= Apply what you read =
• 1. In the Tesla Shanghai article, how many electric vehicles a day is the factory able to assemble again?
• 2. Repeat the passage of the Tesla Shanghai article between "Tesla’s Shanghai factory" and "outbreak of Covid-19.", inclusive.
• 3. List every calendar date that appears in the Tesla Shanghai article.

= Document extract =

────

Tesla’s Shanghai factory adds back second shift, restoring manufacturing capacity to level before citywide lockdown: sources

  • The Giga Shanghai has been running with two shifts a day since late last week, according to people familiar with the situation
  • Tesla has lost about 50,000 vehicles in production due to reduced shifts at Giga Shanghai between March 28 and April 18 amid lockdowns
Tesla

Tesla has put two shifts back into operation at its factory in Shanghai, restoring manufacturing capacity to the level before local authorities imposed a citywide lockdown on April 1 to combat an outbreak of Covid-19.

The Gigafactory 3, also known as Giga Shanghai, is once again able to assemble about 2,600 electric vehicles a day, according to two industry officials with knowledge of the plant’s status who declined to be named as they are not authorised to talk with the media.

This follows weeks of single shift “closed loop” operations at the factory, whereby workers had to sleep on site to avoid contact with outsiders and be tested daily for possible Covid-19 infection.

────

Saved entries:
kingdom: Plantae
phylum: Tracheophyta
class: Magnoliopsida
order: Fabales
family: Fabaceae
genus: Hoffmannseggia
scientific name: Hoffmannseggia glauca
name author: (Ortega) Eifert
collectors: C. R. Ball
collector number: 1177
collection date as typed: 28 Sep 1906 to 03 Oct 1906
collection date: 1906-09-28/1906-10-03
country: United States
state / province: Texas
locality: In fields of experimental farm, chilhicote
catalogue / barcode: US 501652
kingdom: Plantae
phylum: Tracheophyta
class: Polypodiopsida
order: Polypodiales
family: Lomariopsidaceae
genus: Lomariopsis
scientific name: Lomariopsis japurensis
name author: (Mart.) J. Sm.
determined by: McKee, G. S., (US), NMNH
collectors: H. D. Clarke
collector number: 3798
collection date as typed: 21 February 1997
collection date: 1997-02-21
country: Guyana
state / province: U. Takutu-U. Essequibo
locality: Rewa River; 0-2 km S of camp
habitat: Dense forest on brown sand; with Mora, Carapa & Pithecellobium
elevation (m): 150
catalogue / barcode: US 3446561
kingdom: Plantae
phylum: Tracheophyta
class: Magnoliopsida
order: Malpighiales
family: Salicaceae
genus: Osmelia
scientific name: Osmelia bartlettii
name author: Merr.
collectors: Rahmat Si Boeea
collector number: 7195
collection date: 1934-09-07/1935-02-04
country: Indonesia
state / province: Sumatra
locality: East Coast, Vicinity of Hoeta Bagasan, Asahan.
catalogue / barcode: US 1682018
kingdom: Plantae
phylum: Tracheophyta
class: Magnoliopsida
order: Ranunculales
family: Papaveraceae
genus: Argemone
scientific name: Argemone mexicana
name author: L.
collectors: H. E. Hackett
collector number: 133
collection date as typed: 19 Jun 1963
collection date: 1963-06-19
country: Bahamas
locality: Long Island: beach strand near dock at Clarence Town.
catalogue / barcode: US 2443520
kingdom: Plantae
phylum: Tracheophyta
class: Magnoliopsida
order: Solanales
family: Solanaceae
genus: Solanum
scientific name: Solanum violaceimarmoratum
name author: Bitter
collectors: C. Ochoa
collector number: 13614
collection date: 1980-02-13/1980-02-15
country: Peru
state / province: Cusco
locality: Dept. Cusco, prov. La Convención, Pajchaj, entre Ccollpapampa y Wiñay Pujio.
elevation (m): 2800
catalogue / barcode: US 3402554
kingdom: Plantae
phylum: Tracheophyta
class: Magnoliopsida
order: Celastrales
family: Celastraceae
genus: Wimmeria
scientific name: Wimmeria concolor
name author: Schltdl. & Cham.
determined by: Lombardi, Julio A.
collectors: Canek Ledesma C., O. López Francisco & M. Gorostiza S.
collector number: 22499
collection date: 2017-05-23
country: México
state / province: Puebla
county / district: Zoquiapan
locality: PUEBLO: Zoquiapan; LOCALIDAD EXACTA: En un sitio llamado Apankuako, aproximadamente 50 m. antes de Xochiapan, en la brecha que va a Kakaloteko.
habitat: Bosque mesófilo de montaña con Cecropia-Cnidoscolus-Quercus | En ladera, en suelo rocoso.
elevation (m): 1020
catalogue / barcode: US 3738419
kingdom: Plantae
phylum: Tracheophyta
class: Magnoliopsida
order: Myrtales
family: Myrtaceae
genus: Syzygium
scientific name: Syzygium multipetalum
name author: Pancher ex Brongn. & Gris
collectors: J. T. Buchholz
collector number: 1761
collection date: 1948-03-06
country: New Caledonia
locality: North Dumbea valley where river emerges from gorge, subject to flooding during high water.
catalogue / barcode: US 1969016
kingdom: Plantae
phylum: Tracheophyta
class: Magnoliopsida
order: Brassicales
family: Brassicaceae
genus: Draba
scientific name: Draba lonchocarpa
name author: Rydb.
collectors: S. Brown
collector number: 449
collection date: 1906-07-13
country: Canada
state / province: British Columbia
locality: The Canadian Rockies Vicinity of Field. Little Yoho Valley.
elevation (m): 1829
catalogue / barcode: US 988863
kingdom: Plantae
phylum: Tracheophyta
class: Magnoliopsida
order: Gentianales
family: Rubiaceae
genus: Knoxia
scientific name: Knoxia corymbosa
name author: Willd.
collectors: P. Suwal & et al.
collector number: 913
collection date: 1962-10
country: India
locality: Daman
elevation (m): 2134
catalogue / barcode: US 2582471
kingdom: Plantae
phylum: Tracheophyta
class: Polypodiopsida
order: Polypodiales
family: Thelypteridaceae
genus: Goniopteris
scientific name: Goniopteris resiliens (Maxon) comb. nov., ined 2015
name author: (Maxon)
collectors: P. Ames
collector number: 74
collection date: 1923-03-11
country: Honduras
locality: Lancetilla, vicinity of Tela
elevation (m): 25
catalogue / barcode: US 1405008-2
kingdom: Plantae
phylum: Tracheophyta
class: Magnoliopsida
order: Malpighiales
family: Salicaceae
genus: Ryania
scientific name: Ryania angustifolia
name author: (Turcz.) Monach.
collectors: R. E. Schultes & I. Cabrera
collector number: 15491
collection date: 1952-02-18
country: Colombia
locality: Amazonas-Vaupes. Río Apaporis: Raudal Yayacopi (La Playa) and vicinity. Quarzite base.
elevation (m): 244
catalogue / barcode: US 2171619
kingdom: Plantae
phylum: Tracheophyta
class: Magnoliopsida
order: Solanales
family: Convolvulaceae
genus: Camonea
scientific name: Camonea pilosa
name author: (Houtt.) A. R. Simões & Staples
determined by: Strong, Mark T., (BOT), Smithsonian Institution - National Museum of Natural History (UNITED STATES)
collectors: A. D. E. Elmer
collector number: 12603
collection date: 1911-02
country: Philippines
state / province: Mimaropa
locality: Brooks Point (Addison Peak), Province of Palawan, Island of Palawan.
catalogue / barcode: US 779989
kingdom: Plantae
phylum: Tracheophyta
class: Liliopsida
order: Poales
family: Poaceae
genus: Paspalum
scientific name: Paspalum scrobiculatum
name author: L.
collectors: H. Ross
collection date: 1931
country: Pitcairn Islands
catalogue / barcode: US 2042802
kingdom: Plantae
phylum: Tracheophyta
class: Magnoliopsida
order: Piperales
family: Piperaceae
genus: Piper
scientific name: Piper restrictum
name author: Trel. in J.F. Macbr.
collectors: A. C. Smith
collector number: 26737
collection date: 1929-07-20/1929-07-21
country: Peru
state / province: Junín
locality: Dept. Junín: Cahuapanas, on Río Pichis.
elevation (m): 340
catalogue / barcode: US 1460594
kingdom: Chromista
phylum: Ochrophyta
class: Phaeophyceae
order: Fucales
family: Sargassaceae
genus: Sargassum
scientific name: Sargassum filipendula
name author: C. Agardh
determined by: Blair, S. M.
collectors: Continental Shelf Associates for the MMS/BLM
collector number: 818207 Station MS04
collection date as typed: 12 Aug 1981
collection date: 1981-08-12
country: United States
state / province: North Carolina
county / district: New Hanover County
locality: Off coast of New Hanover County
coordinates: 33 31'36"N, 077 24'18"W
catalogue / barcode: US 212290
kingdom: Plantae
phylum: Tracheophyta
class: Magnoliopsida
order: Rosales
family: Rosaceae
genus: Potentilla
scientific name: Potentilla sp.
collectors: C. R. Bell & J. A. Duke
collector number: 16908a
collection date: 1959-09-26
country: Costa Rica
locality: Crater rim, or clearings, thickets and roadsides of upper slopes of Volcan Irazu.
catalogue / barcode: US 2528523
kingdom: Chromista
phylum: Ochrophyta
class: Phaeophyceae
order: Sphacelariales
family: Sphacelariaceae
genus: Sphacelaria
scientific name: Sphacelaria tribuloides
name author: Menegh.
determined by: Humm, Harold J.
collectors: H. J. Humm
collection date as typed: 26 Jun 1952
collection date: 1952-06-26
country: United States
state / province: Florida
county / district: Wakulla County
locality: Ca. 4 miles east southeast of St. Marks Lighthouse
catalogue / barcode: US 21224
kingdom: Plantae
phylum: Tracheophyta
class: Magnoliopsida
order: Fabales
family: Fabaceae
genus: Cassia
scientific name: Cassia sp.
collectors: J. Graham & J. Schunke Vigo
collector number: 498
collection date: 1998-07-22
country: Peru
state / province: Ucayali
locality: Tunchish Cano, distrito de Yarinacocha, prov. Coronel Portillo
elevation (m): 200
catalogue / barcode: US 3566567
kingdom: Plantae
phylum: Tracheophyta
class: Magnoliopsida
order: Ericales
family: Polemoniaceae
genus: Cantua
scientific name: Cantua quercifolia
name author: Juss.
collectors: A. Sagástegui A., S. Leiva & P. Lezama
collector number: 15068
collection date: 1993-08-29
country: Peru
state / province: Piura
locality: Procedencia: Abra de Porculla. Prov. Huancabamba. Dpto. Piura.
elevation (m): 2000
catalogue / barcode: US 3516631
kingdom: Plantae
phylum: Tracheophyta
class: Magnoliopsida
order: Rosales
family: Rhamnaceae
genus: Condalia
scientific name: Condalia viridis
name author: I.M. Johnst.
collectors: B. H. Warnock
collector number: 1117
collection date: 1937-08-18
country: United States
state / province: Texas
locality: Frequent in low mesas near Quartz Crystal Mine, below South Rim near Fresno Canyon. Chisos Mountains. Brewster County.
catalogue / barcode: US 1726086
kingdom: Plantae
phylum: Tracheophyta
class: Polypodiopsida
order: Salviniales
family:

────

= Exercise solutions =
• 1. About 2,600

• 2.
Tesla’s Shanghai factory adds back second shift, restoring manufacturing capacity to level before citywide lockdown: sources

  • The Giga Shanghai has been running with two shifts a day since late last week, according to people familiar with the situation
  • Tesla has lost about 50,000 vehicles in production due to reduced shifts at Giga Shanghai between March 28 and April 18 amid lockdowns
Tesla

Tesla has put two shifts back into operation at its factory in Shanghai, restoring manufacturing capacity to the level before local authorities imposed a citywide lockdown on April 1 to combat an outbreak of Covid-19.

• 3. March 28, April 18, April 1